◆ **Your objective**
Verbatim copy without images: repeat the records in full.

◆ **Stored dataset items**
/---
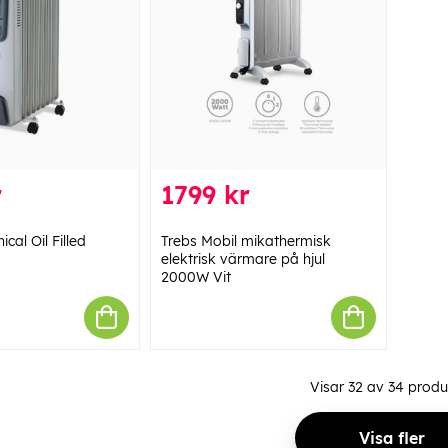
r
1799 kr
cal Oil Filled
Trebs Mobil mikathermisk
elektrisk värmare på hjul
2000W Vit
Visar
32
av
34
produ
Visa fler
\---
◆ **Expected answer**
r
1799 kr
cal Oil Filled
Trebs Mobil mikathermisk
elektrisk värmare på hjul
2000W Vit
Visar
32
av
34
produ
Visa fler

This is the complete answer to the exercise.